When new log files are created periodically by a stream sensor, for example, once every hour, the oldest log files may be deleted. For example, a new log file may be started every hour, and only the last day's worth of log files retained. When a log file is deleted, the index file 334 may refer for log records that have been deleted. When the index file is used to retrieve (file, record) pairs associated with a particular key value, the existence of the referenced files is used to ignore the pairs associated with already deleted log files. The log file 334 is periodically (or repeatedly on a criterion such as file size) rebuilt, thereby avoiding the index file growing too large.
In another approach to handling the deletion of log records, the entire index is not necessarily rebuilt periodically or repeatedly but rather the data structures in the index is updated to reflect the deletion of log records, for example, on a user-specified schedule. One approach to the deletion of log records marks portions of the data structure as “stale” when log records (e.g., entire log files) are deleted. For example, the data structure may provide a way of accessing a set of identifiers of log records (a “bucket”) that may be associated with a particular range of keys. When all the identifiers in a bucket are market as stale, the updating of the index can include reclaiming the storage associated with that bucket and updating the data structure associating the keys with that bucket.
The indexing process 410 in general lags the writing of records in the log files 214. That is, there are in general log records that have been written to the logs that have not yet been indexed. In one approach to managing this lagging operation, a fixed time offset is introduced in the indexing process. For example, log records are indexed once they are one minute old (i.e., time stamped one minute in the past).
When new records are added to the index, portions (e.g., fixed length blocks) of the index file are updated. However, those portions are not necessarily immediately updated on the disk. A file of timestamps 420 indicates the latest time in each log file that is reflected in the on-disk copy of the index. In the event of a failure, such as a crash of the application server, the index is reconstructed by reading the on-disk copy of the index file and examining the log files starting at the corresponding time stamps.
# # # # # # #
_Questions to answer_
**A)** Reproduce verbatim the section of the passage on log file indexing from "In another approach" up to and including "with that bucket.".
**B)** Pick up the passage on log file indexing after its final sentence and carry it forward.
# # # # # # #
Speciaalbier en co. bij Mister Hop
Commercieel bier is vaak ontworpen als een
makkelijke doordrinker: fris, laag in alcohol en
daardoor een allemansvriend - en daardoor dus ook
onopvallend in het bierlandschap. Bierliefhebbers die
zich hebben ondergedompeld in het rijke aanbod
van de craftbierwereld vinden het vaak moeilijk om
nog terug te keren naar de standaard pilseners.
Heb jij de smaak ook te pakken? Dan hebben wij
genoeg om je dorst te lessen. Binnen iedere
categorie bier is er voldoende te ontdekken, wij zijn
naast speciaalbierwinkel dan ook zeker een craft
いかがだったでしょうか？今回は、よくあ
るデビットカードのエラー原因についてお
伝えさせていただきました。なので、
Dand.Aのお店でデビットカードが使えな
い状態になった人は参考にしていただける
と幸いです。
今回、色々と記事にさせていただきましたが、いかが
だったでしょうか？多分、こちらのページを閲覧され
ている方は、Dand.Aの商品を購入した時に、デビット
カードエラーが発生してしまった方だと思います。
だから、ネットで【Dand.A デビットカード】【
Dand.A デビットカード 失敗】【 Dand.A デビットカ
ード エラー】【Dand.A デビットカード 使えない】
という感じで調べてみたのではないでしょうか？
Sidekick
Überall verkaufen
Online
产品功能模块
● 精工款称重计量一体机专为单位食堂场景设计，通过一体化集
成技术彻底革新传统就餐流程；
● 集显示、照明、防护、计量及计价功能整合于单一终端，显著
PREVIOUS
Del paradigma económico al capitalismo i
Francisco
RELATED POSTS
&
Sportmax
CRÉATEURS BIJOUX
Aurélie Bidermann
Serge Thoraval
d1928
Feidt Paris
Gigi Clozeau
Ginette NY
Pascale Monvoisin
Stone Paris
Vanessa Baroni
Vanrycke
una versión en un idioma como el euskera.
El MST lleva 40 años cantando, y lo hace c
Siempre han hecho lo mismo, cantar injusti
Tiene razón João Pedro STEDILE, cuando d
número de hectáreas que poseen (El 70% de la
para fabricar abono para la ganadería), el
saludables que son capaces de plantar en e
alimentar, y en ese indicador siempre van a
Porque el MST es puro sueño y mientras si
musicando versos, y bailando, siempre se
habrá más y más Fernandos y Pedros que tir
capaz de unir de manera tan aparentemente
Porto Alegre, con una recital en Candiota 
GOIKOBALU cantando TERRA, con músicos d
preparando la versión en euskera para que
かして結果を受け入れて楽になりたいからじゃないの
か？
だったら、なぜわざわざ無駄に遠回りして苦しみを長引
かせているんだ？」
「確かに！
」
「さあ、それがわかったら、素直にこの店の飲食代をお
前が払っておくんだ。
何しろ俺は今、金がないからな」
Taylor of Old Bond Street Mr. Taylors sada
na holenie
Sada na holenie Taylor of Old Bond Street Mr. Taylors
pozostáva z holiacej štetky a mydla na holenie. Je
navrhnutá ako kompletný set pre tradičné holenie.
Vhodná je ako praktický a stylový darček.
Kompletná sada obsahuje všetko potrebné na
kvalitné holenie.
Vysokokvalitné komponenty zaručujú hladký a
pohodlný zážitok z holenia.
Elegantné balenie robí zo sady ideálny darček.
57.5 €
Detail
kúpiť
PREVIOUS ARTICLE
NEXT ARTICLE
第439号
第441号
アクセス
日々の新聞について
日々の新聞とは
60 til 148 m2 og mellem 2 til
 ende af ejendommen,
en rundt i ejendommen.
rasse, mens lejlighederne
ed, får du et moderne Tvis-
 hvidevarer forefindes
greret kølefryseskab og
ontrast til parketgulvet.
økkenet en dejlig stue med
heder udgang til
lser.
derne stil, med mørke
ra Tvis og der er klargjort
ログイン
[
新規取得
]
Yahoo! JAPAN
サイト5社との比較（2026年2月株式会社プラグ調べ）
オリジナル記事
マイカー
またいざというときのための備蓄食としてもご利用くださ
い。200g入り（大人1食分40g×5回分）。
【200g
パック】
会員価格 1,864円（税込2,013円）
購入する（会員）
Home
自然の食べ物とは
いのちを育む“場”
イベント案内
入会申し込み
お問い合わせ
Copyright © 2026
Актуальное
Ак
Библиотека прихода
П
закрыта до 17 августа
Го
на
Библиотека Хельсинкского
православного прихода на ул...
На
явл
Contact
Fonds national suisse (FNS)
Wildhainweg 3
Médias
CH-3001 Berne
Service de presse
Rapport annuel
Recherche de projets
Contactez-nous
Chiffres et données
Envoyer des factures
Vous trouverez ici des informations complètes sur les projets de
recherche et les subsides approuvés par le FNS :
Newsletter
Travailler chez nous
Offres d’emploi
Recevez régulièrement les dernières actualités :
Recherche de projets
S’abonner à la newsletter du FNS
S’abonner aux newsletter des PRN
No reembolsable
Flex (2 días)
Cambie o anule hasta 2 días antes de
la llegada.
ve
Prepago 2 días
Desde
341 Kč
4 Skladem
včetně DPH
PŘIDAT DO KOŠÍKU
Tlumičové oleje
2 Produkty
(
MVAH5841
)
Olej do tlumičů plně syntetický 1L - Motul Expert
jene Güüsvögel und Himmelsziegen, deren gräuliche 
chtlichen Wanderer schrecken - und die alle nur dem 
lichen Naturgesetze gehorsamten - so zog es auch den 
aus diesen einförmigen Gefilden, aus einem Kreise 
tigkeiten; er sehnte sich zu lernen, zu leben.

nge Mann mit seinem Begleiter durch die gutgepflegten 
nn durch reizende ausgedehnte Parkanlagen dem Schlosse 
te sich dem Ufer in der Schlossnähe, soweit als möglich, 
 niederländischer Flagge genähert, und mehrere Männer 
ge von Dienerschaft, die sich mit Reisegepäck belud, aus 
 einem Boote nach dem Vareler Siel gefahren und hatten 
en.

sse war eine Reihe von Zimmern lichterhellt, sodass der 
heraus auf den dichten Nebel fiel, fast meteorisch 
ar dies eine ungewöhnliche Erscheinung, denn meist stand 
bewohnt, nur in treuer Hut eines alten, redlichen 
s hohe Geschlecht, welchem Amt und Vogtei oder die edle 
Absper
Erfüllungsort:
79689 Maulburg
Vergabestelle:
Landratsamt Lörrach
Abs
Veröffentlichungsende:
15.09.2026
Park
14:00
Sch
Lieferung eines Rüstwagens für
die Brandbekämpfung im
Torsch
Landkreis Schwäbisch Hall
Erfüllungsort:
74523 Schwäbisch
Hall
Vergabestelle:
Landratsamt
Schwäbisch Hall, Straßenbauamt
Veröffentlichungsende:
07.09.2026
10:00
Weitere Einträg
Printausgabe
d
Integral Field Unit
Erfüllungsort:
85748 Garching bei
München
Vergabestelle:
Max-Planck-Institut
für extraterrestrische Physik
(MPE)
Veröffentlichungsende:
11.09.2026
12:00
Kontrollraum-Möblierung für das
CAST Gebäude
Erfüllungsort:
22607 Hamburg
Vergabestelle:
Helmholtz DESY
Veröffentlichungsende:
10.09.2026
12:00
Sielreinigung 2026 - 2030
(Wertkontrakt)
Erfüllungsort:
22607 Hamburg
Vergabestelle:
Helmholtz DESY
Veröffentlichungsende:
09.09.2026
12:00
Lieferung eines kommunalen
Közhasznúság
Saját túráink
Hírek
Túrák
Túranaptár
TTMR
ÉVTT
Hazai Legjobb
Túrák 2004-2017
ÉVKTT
# # # # # # #
_Your written answers_
**A)**
In another approach to handling the deletion of log records, the entire index is not necessarily rebuilt periodically or repeatedly but rather the data structures in the index is updated to reflect the deletion of log records, for example, on a user-specified schedule. One approach to the deletion of log records marks portions of the data structure as “stale” when log records (e.g., entire log files) are deleted. For example, the data structure may provide a way of accessing a set of identifiers of log records (a “bucket”) that may be associated with a particular range of keys. When all the identifiers in a bucket are market as stale, the updating of the index can include reclaiming the storage associated with that bucket and updating the data structure associating the keys with that bucket.

**B)**
Writing of updated blocks of the index file is performed in a fail-safe manner so that in the case of a failure during the updating of the on-disk copy of the log file based on the in-memory updated index, a consistent version of the index can be recreated on a failure without having to completely re-index all the log files. After a number of blocks of the index have been updated in the memory and become “dirty” blocks, as a first step to synchronizing the disk copy, the content of these blocks are written to a dirty blocks file 430. After writing one or more of the dirty blocks to the file, the indexing process suspends updating of the index and performs a synchronization of the in-memory copy of the index and the on-disk copy. To do this synchronization, the indexing process first writes a marker 432 to the end of the dirty blocks file, and then starts updating each of the dirty blocks in the index. After having updated all the dirty blocks, the indexing process updates the timestamps file 420, and then it erases the dirty blocks file or its content, and resumes the indexing process. As an alternative to writing the dirty blocks file as the first step of synchronization, the dirty blocks can be written as they are updated creating a journal of the changes that are later synchronized with the on-disk copy of the index.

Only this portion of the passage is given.